References: (1) Sun, C. C. Microstructure of Tablet-Pharmaceutical Significance, Assessment, and Engineering. Pharm. Res. 2017, 34 (5), 918–928. https://doi.org/10.1007/s11095-016-1989-y.
(2) Sun, C. C. Decoding Powder Tabletability: Roles of Particle Adhesion and Plasticity. J. Adhes. Sci. Technol. 2011, 25 (4–5), 483–499. https://doi.org/10.1163/016942410X525678.
(3) Paul, S.; Wang, C.; Sun, C. C. Tabletability Flip – Role of Bonding Area and Bonding Strength Interplay. J. Pharm. Sci. 2020, 109 (12), 3569–3573. https://doi.org/10.1016/j.xphs.2020.09.005.
(4) Vreeman, G.; Sun, C. C. Mean Yield Pressure from the In-Die Heckel Analysis Is a Reliable Plasticity Parameter. Int. J. Pharm. X 2021, 3, 100094. https://doi.org/10.1016/j.ijpx.2021.100094.

Acknowledgements: This work was supported by a grant from BMS.

Figure 1. a) The hypothesized mechanism of tabletability flip, where a soft API develops a larger bonding area (BA) between particles when a pure API powder was compressed but smaller BA when the API is formulated with a soft excipient. b) The micro-CT images (2D slices) of a PlayDoh-glass bead tablet.

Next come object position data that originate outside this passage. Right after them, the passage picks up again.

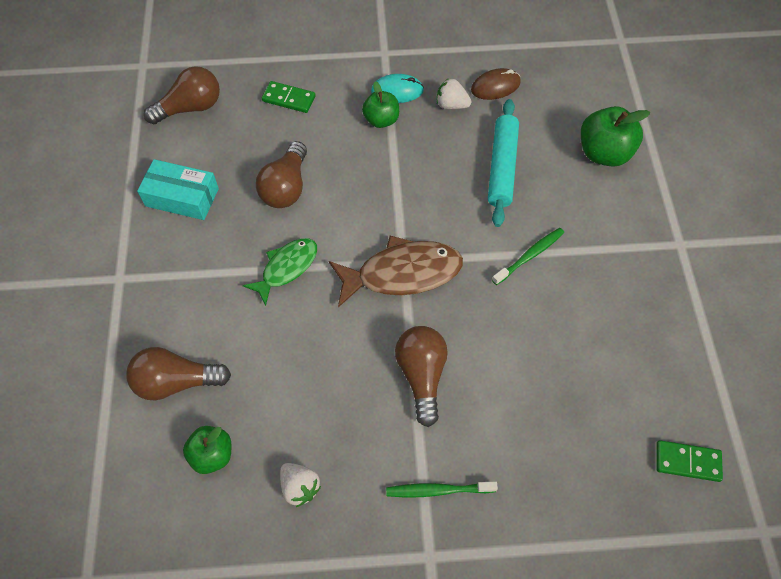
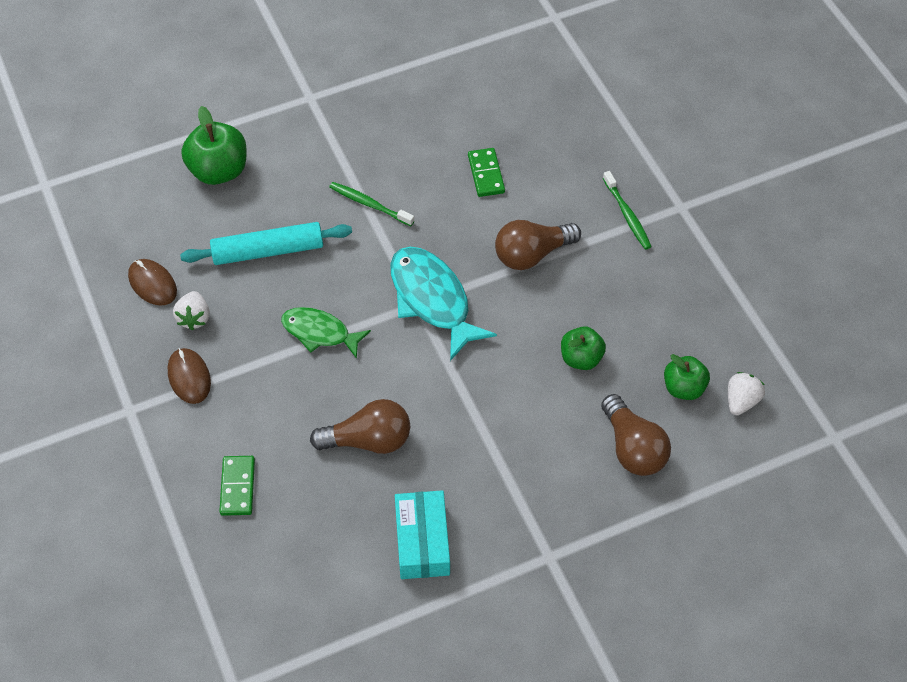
camera: 110 degrees left, 5 degrees down
(190, 107) = (288, 593): brown light bulb -> none
(287, 268) = (469, 401): green fish -> green fish (320, 332)
(300, 487) = (675, 311): white strawberry -> white strawberry (741, 401)
(381, 120) = (239, 379): green apple -> green apple (581, 358)
(397, 91) = (189, 377): turquoise mouse -> brown mouse
(402, 273) = (432, 300): brown fish -> turquoise fish
(687, 461) = (521, 65): green domino -> green domino (486, 174)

Table 1. Py values of materials used in this work (n = 3). A lower Py value signifies higher plasticity.

Figure 2. The tabletability plots of pure materials (odd columns) and mixtures (even columns) for different systems. Binary mixtures: (a) THEO polymorphs; (b) ABA polymorphs; (c) Acs-K and Acs-H; (d) APAP and ASD; (e) IBU and ALA; generic formulation: (f) THEO IV and IBU.